Listed records START

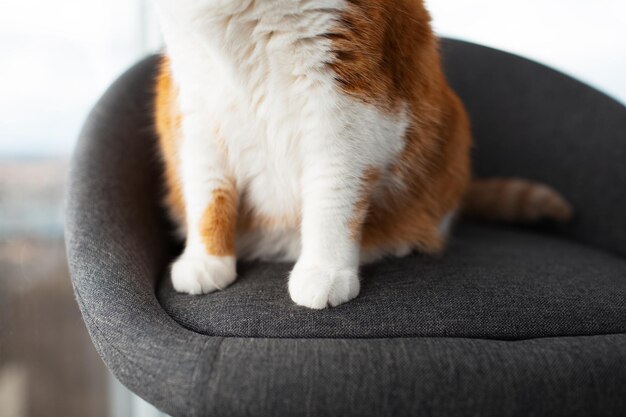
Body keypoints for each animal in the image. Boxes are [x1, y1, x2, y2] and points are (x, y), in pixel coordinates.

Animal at [152, 0, 572, 308]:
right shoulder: (195, 105)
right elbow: (208, 197)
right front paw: (206, 260)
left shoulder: (342, 107)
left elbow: (331, 199)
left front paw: (325, 269)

Listed records END

▶ _Your assignment_
Using the records above, gather all lines where the string "right" is present.

▶ _Solution_
right shoulder: (195, 105)
right elbow: (208, 197)
right front paw: (206, 260)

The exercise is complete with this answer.